• **Exercise**: Without copying any picture, return all lines below exactly.

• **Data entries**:
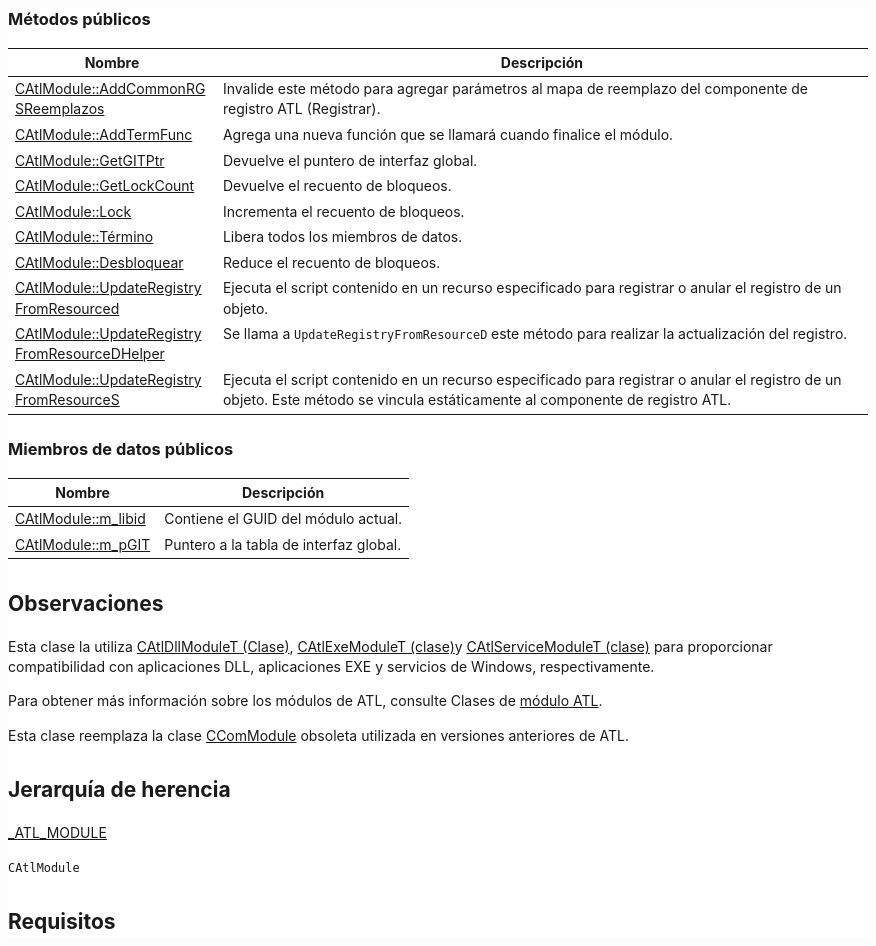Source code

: ### <a name="public-methods"></a>Métodos públicos

|Nombre|Descripción|
|----------|-----------------|
|[CAtlModule::AddCommonRGSReemplazos](#addcommonrgsreplacements)|Invalide este método para agregar parámetros al mapa de reemplazo del componente de registro ATL (Registrar).|
|[CAtlModule::AddTermFunc](#addtermfunc)|Agrega una nueva función que se llamará cuando finalice el módulo.|
|[CAtlModule::GetGITPtr](#getgitptr)|Devuelve el puntero de interfaz global.|
|[CAtlModule::GetLockCount](#getlockcount)|Devuelve el recuento de bloqueos.|
|[CAtlModule::Lock](#lock)|Incrementa el recuento de bloqueos.|
|[CAtlModule::Término](#term)|Libera todos los miembros de datos.|
|[CAtlModule::Desbloquear](#unlock)|Reduce el recuento de bloqueos.|
|[CAtlModule::UpdateRegistryFromResourced](#updateregistryfromresourced)|Ejecuta el script contenido en un recurso especificado para registrar o anular el registro de un objeto.|
|[CAtlModule::UpdateRegistryFromResourceDHelper](#updateregistryfromresourcedhelper)|Se llama a `UpdateRegistryFromResourceD` este método para realizar la actualización del registro.|
|[CAtlModule::UpdateRegistryFromResourceS](#updateregistryfromresources)|Ejecuta el script contenido en un recurso especificado para registrar o anular el registro de un objeto. Este método se vincula estáticamente al componente de registro ATL.|

### <a name="public-data-members"></a>Miembros de datos públicos

|Nombre|Descripción|
|----------|-----------------|
|[CAtlModule::m_libid](#m_libid)|Contiene el GUID del módulo actual.|
|[CAtlModule::m_pGIT](#m_pgit)|Puntero a la tabla de interfaz global.|

## <a name="remarks"></a>Observaciones

Esta clase la utiliza [CAtlDllModuleT (Clase)](../../atl/reference/catldllmodulet-class.md), [CAtlExeModuleT (clase)](../../atl/reference/catlexemodulet-class.md)y [CAtlServiceModuleT (clase)](../../atl/reference/catlservicemodulet-class.md) para proporcionar compatibilidad con aplicaciones DLL, aplicaciones EXE y servicios de Windows, respectivamente.

Para obtener más información sobre los módulos de ATL, consulte Clases de [módulo ATL](../../atl/atl-module-classes.md).

Esta clase reemplaza la clase [CComModule](../../atl/reference/ccommodule-class.md) obsoleta utilizada en versiones anteriores de ATL.

## <a name="inheritance-hierarchy"></a>Jerarquía de herencia

[_ATL_MODULE](atl-typedefs.md#_atl_module)

`CAtlModule`

## <a name="requirements"></a>Requisitos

• **Your solution**:
Source code

: ### <a name="public-methods"></a>Métodos públicos

|Nombre|Descripción|
|----------|-----------------|
|[CAtlModule::AddCommonRGSReemplazos](#addcommonrgsreplacements)|Invalide este método para agregar parámetros al mapa de reemplazo del componente de registro ATL (Registrar).|
|[CAtlModule::AddTermFunc](#addtermfunc)|Agrega una nueva función que se llamará cuando finalice el módulo.|
|[CAtlModule::GetGITPtr](#getgitptr)|Devuelve el puntero de interfaz global.|
|[CAtlModule::GetLockCount](#getlockcount)|Devuelve el recuento de bloqueos.|
|[CAtlModule::Lock](#lock)|Incrementa el recuento de bloqueos.|
|[CAtlModule::Término](#term)|Libera todos los miembros de datos.|
|[CAtlModule::Desbloquear](#unlock)|Reduce el recuento de bloqueos.|
|[CAtlModule::UpdateRegistryFromResourced](#updateregistryfromresourced)|Ejecuta el script contenido en un recurso especificado para registrar o anular el registro de un objeto.|
|[CAtlModule::UpdateRegistryFromResourceDHelper](#updateregistryfromresourcedhelper)|Se llama a `UpdateRegistryFromResourceD` este método para realizar la actualización del registro.|
|[CAtlModule::UpdateRegistryFromResourceS](#updateregistryfromresources)|Ejecuta el script contenido en un recurso especificado para registrar o anular el registro de un objeto. Este método se vincula estáticamente al componente de registro ATL.|

### <a name="public-data-members"></a>Miembros de datos públicos

|Nombre|Descripción|
|----------|-----------------|
|[CAtlModule::m_libid](#m_libid)|Contiene el GUID del módulo actual.|
|[CAtlModule::m_pGIT](#m_pgit)|Puntero a la tabla de interfaz global.|

## <a name="remarks"></a>Observaciones

Esta clase la utiliza [CAtlDllModuleT (Clase)](../../atl/reference/catldllmodulet-class.md), [CAtlExeModuleT (clase)](../../atl/reference/catlexemodulet-class.md)y [CAtlServiceModuleT (clase)](../../atl/reference/catlservicemodulet-class.md) para proporcionar compatibilidad con aplicaciones DLL, aplicaciones EXE y servicios de Windows, respectivamente.

Para obtener más información sobre los módulos de ATL, consulte Clases de [módulo ATL](../../atl/atl-module-classes.md).

Esta clase reemplaza la clase [CComModule](../../atl/reference/ccommodule-class.md) obsoleta utilizada en versiones anteriores de ATL.

## <a name="inheritance-hierarchy"></a>Jerarquía de herencia

[_ATL_MODULE](atl-typedefs.md#_atl_module)

`CAtlModule`

## <a name="requirements"></a>Requisitos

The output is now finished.